2009年06月01日

【峰崎参議のニュースレーター号外】目先の景気対策では意味がない

今年1~3月期のGDP(国内総生産)の落ち込みはオイルショック時の過去最悪の数値を大きく上回り史上最悪だった。2期連続しての二桁マイナスも史上初めてで、まさに「100年に1度」という経済の落ち込みを経験中なのだろう。落ち込みは先進国の中では最大で、サブプライムローン問題の発信源となった米国や欧州よりも深刻だ。日銀や民間のエコノミストの予測をみると、4~6月期はプラス成長になると見込んでいるが、雇用など遅行指数である数値が一段と悪化すれば、内需の落ち込みが進み、V字型の回復など到底見込めない。

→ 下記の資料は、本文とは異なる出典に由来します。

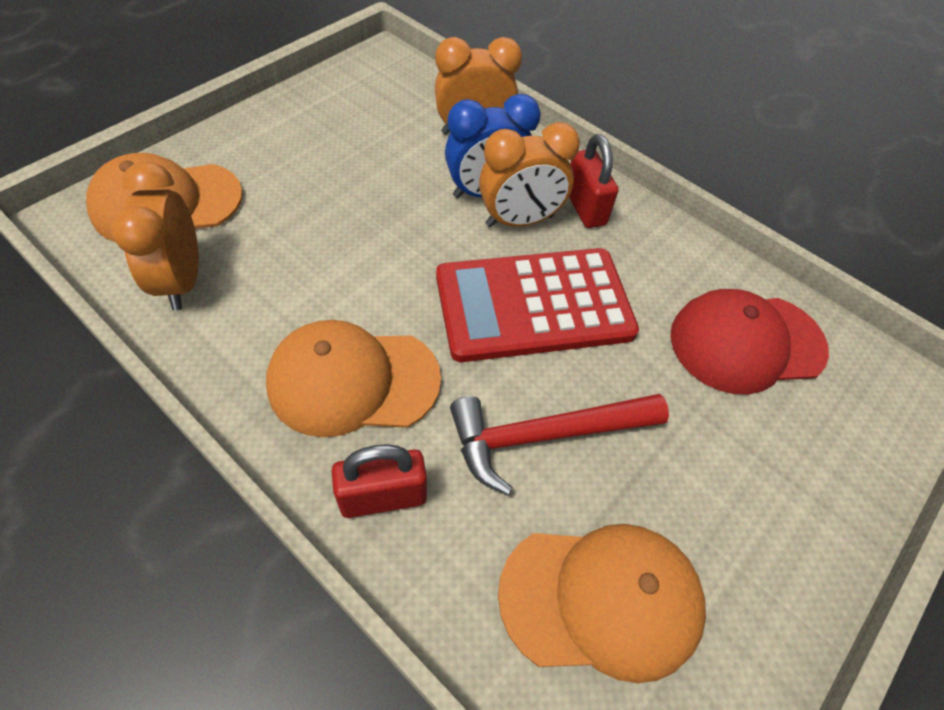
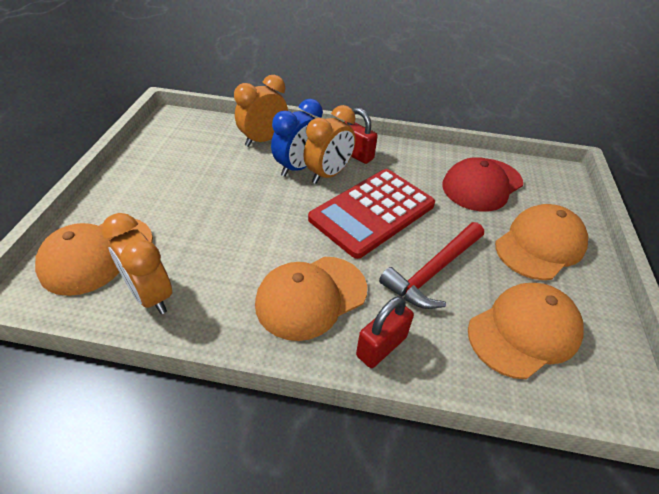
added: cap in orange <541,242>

なぜ、これほどまでに落ち込んだのか。米国の過剰消費に支えられ、日本の円安バブルに助けられ、自動車や電機機器を中心とした輸出が日本経済の牽引(けんいん)役となっていたことに原因があった。内需主導経済への転換は「前川リポート」以来の課題であったが、結局その転換が進まず、自動車産業や電機産業といった成熟産業に依存し続けてきたツケが回ってきたのである。今回の政府の超大型補正予算案も、エコカーやエコポイントを使った白物家電など、エコの名前を使った「成熟産業育成策」になっていることを問題視する向きも多い。このように車や家電製品の消費を促進しても、消費の先食いでしかなく、新しいイノベーションに結びつかないのではないか。

さらに、問題は供給過剰に陥っている企業に対して税金を直接投入する仕組みを設けたことだ。しかも、どの企業に投入するかは第三者ではなく、関係省庁が判断するという仕組みで、市場に対するあからさまな政治介入が進められようとしている。さらには、日銀や銀行等保有株式買取機構の株式買い上げに加え、政府自らが50兆円の予算を用意して直接株式市場に介入する準備が進められている。

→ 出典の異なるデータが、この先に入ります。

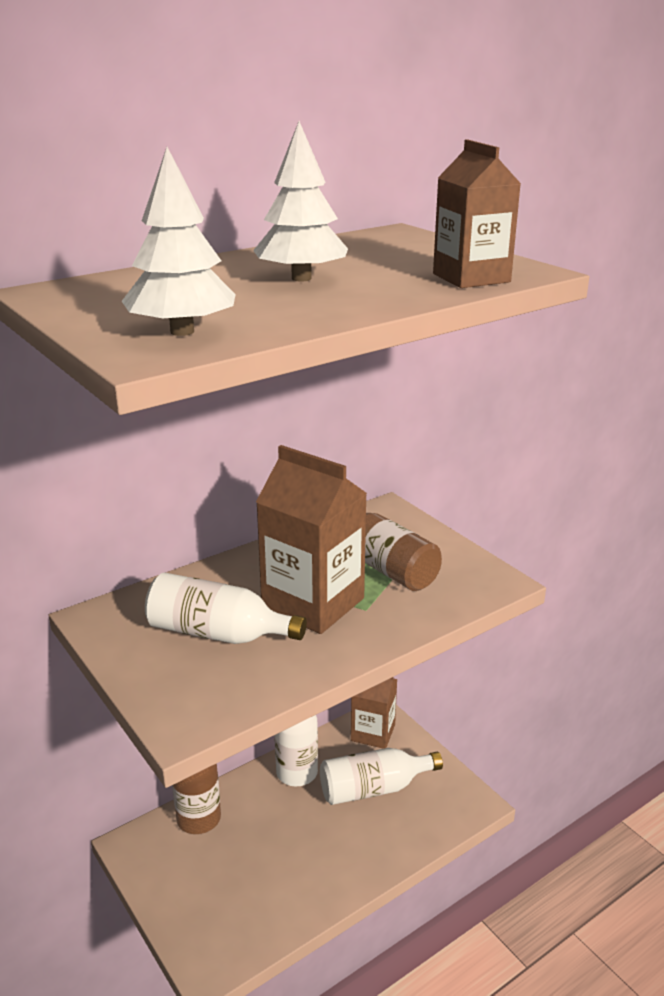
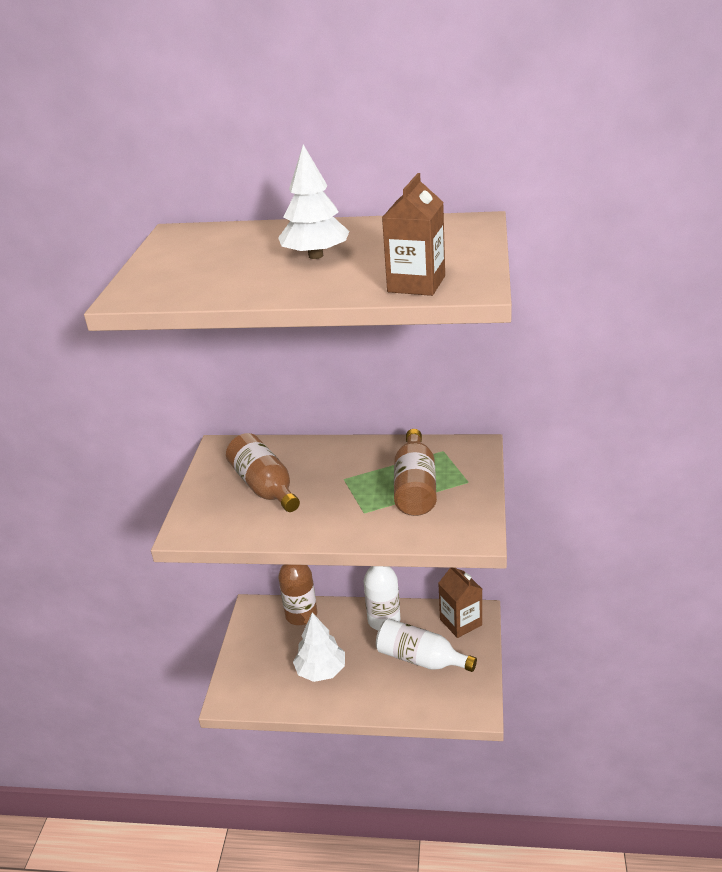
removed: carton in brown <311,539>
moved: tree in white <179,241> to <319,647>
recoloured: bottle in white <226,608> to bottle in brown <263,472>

銀行という社会的な信用システムを守るがゆえに公的資金の投入が許容されるわけで、民間企業に対してどうして許されるのか。その根拠が「大きすぎてつぶせない」ということにあるとすれば、モラルハザードも極まれり、と言うしかない。

2009年3月期決算で、りそな銀行がメガバンクの中で一番の利益を上げたが、その要因は株式保有を極めて少なくした結果、減損会計の適用がほとんどなかったためだという。こういう改革こそ、今求められているのだと思う。